- [TASK STATEMENT]
Format every line of text in the records below as a Markdown table with two columns, Row and Line: a running row number and the line itself. Leave out blank lines and the pictures.

- [PROVIDED RECORDS]
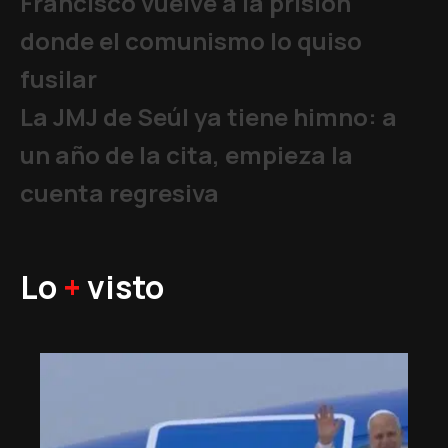
Francisco vuelve a la prisión
donde el comunismo lo quiso
fusilar
La JMJ de Seúl ya tiene himno: a
un año de la cita, empieza la
cuenta regresiva
Lo
+
visto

- [TASK OUTPUT]
| Row | Line |
|---|---|
| 1 | Francisco vuelve a la prisión |
| 2 | donde el comunismo lo quiso |
| 3 | fusilar |
| 4 | La JMJ de Seúl ya tiene himno: a |
| 5 | un año de la cita, empieza la |
| 6 | cuenta regresiva |
| 7 | Lo |
| 8 | + |
| 9 | visto |